WORK REQUEST → The answer is all of the entries below, repeated exactly and free of pictures.

══ RECORDS PROVIDED

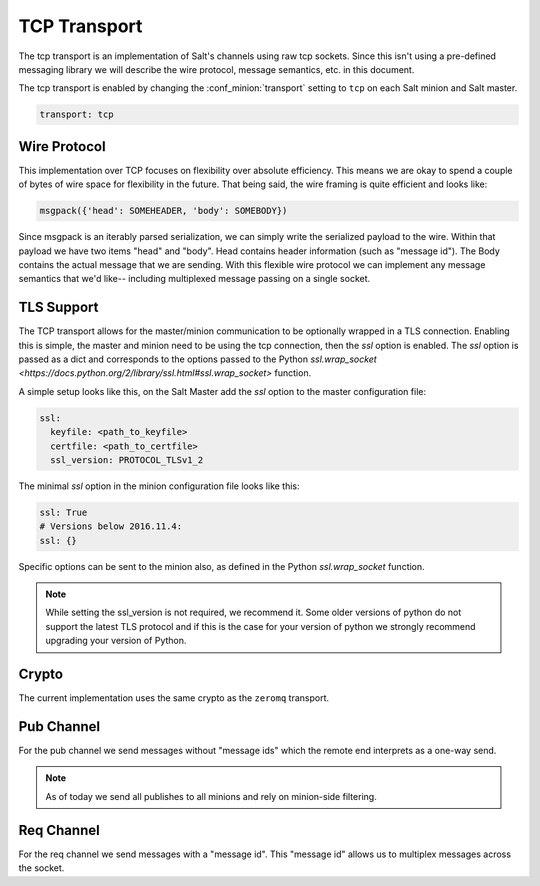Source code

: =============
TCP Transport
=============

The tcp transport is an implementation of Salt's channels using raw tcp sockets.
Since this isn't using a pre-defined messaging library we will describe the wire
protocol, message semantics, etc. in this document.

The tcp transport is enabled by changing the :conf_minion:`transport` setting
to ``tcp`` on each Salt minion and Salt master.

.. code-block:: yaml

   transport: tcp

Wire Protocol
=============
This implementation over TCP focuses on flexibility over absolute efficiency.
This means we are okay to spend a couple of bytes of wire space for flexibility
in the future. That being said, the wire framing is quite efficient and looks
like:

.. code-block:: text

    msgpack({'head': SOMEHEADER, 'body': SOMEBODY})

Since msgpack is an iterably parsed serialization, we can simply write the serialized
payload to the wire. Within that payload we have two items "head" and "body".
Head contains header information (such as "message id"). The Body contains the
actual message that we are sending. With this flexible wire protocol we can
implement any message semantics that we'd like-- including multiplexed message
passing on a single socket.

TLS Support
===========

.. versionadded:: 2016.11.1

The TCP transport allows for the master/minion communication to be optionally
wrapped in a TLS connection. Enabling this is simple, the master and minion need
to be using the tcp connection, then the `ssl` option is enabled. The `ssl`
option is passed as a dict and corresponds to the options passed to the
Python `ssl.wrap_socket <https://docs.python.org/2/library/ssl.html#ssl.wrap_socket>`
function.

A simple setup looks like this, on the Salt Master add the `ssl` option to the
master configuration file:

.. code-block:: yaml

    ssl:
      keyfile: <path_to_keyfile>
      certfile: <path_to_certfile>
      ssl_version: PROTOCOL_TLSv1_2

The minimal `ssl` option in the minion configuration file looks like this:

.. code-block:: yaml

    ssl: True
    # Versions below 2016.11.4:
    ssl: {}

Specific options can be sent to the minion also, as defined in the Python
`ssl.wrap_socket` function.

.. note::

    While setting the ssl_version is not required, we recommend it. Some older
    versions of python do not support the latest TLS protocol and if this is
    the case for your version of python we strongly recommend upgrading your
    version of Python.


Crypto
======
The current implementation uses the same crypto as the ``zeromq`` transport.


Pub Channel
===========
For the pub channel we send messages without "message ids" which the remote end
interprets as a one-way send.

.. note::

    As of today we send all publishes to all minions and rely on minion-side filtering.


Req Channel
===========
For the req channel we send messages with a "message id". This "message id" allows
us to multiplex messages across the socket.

════

RESULT OF THIS TASK →
Source code

: =============
TCP Transport
=============

The tcp transport is an implementation of Salt's channels using raw tcp sockets.
Since this isn't using a pre-defined messaging library we will describe the wire
protocol, message semantics, etc. in this document.

The tcp transport is enabled by changing the :conf_minion:`transport` setting
to ``tcp`` on each Salt minion and Salt master.

.. code-block:: yaml

   transport: tcp

Wire Protocol
=============
This implementation over TCP focuses on flexibility over absolute efficiency.
This means we are okay to spend a couple of bytes of wire space for flexibility
in the future. That being said, the wire framing is quite efficient and looks
like:

.. code-block:: text

    msgpack({'head': SOMEHEADER, 'body': SOMEBODY})

Since msgpack is an iterably parsed serialization, we can simply write the serialized
payload to the wire. Within that payload we have two items "head" and "body".
Head contains header information (such as "message id"). The Body contains the
actual message that we are sending. With this flexible wire protocol we can
implement any message semantics that we'd like-- including multiplexed message
passing on a single socket.

TLS Support
===========

.. versionadded:: 2016.11.1

The TCP transport allows for the master/minion communication to be optionally
wrapped in a TLS connection. Enabling this is simple, the master and minion need
to be using the tcp connection, then the `ssl` option is enabled. The `ssl`
option is passed as a dict and corresponds to the options passed to the
Python `ssl.wrap_socket <https://docs.python.org/2/library/ssl.html#ssl.wrap_socket>`
function.

A simple setup looks like this, on the Salt Master add the `ssl` option to the
master configuration file:

.. code-block:: yaml

    ssl:
      keyfile: <path_to_keyfile>
      certfile: <path_to_certfile>
      ssl_version: PROTOCOL_TLSv1_2

The minimal `ssl` option in the minion configuration file looks like this:

.. code-block:: yaml

    ssl: True
    # Versions below 2016.11.4:
    ssl: {}

Specific options can be sent to the minion also, as defined in the Python
`ssl.wrap_socket` function.

.. note::

    While setting the ssl_version is not required, we recommend it. Some older
    versions of python do not support the latest TLS protocol and if this is
    the case for your version of python we strongly recommend upgrading your
    version of Python.


Crypto
======
The current implementation uses the same crypto as the ``zeromq`` transport.


Pub Channel
===========
For the pub channel we send messages without "message ids" which the remote end
interprets as a one-way send.

.. note::

    As of today we send all publishes to all minions and rely on minion-side filtering.


Req Channel
===========
For the req channel we send messages with a "message id". This "message id" allows
us to multiplex messages across the socket.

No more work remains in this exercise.